- _TEXT SECTION_
===============

Robert E. Hall

Robert and Carole McNeil Senior Fellow
Awards and Honors:
American Academy of Arts and Sciences
Econometric Society (elected fellow)
National Academy of Sciences

Robert E. Hall holds a joint position endowed by Robert and Carole McNeil as a senior fellow at the Hoover Institution and a professor in the economics department, Stanford University. He is a member of the National Academy of Sciences and a fellow of the American Academy of Arts and Sciences, the Econometric Society and the Society of Labor Economists.

Hall is an applied economist with interests in technology, competition, employment issues, and economic policy. He is a frequent contributor to discussions of national economic policy, including monetary policy, fiscal policy, and competition policy. Hall's research focuses on levels of activity and stock market valuations in market economies and on the economics of high technology, particularly the Internet. His most recent book, Digital Dealing: How e-Markets Are Transforming the Economy, was published by W. W. Norton in 2001.

===============

Dataset entries:

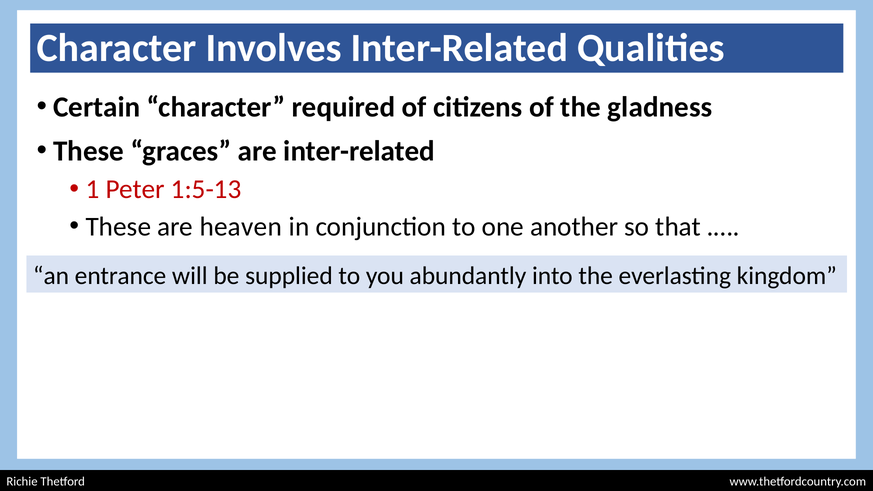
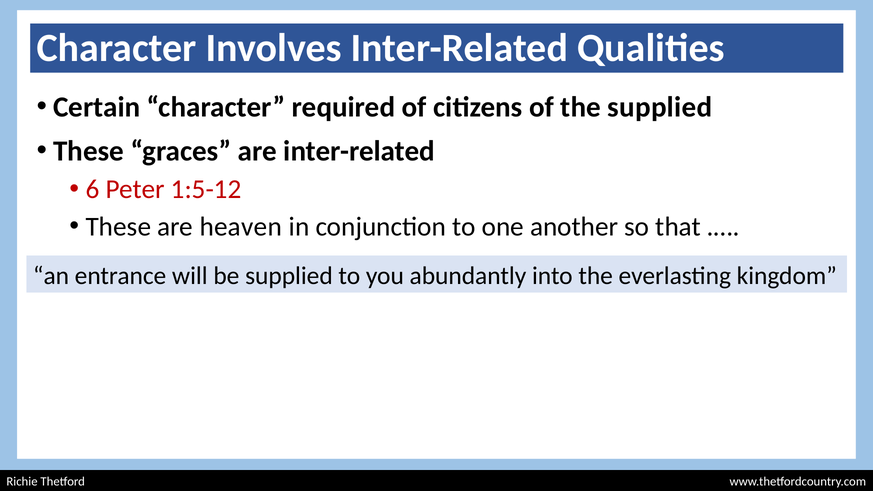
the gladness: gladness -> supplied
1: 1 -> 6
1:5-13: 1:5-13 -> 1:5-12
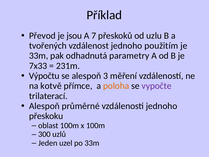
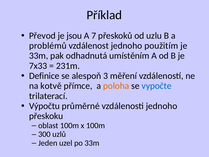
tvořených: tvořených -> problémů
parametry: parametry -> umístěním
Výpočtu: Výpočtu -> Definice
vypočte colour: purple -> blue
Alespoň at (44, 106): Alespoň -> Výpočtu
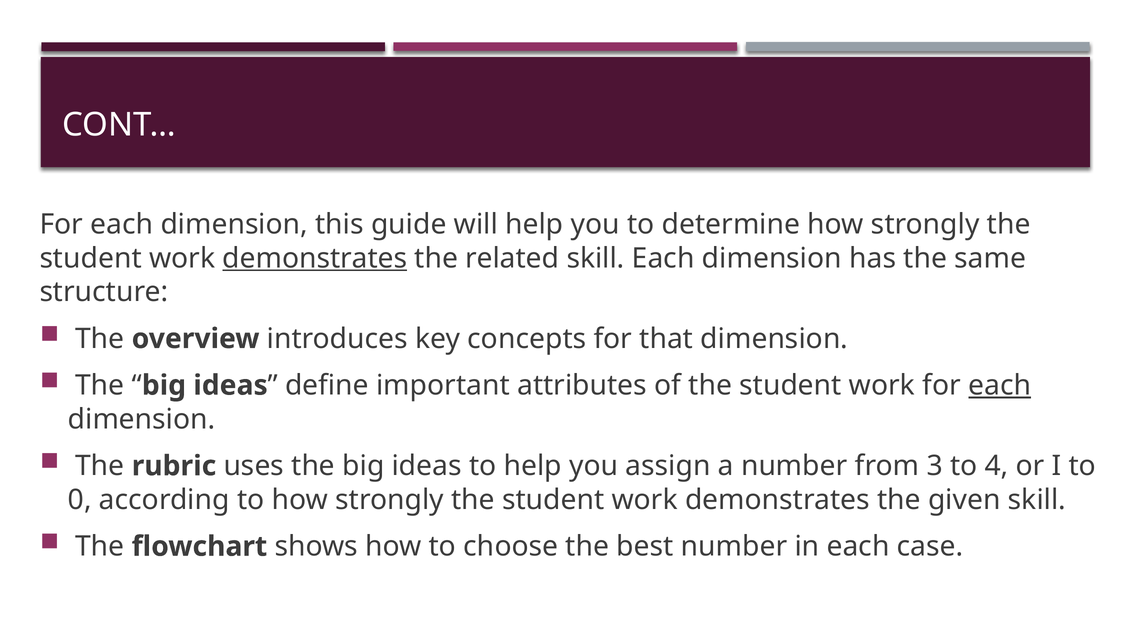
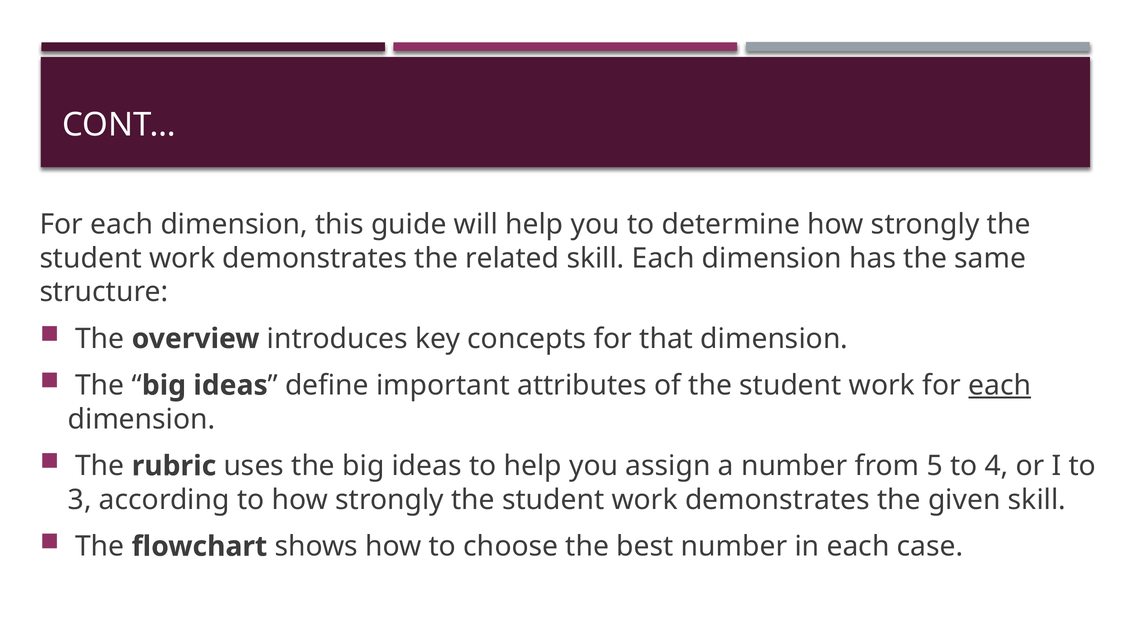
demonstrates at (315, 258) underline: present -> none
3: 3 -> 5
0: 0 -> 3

===============

- _DIRECTIVE A_
In the Robert E. Hall profile, which publisher brought out his book Digital Dealing, and in what year?
- _DIRECTIVE B_
Copy the Robert E. Hall profile verbatim, starting with "Robert and Carole McNeil Senior" and going on through "of Labor Economists.".
- _DIRECTIVE C_
Proceed with the Robert E. Hall profile, writing on from its last sentence.

- _TASK ANSWER A_
W. W. Norton published it in 2001.

- _TASK ANSWER B_
Robert and Carole McNeil Senior Fellow
Awards and Honors:
American Academy of Arts and Sciences
Econometric Society (elected fellow)
National Academy of Sciences

Robert E. Hall holds a joint position endowed by Robert and Carole McNeil as a senior fellow at the Hoover Institution and a professor in the economics department, Stanford University. He is a member of the National Academy of Sciences and a fellow of the American Academy of Arts and Sciences, the Econometric Society and the Society of Labor Economists.

- _TASK ANSWER C_
Along with Hoover colleague Alvin Rabushka, Hall is an active proponent of the flat tax. Their article in the Wall Street Journal in December 1981 was the starting point of an upsurge of interest in the flat tax. This led to their book, The Flat Tax (Hoover Institution Press, 1985 and 1995). The pair was recognized in Money magazine's Money Hall of Fame for their contributions to financial innovation over the past twenty years.

Hall is coauthor, with Marc Lieberman, of Economics: Principles and Applications, 3rd edition (South-Western, 2004).

Hall also serves as director of the research program on economic fluctuations and growth of the National Bureau of Economic Research, an interuniversity research organization. He is chairman of the bureau's Committee on Business Cycle Dating, which maintains the semiofficial chronology of the U.S. business cycle.

Hall has advised a number of government agencies on national economic policy, including the Justice Department, the Treasury Department, and the Federal Reserve Board. He served on President-elect Ronald Reagan's Task Force on Inflation Policy and was a member of the National Presidential Advisory Committee on Productivity. He has testified on numerous occasions before congressional committees concerning national economic policy. He presented the Ely Lecture to the American Economic Association in 2001.

Before coming to Stanford, Hall was a professor of economics at the Massachusetts Institute of Technology and an assistant professor at the University of California at Berkeley.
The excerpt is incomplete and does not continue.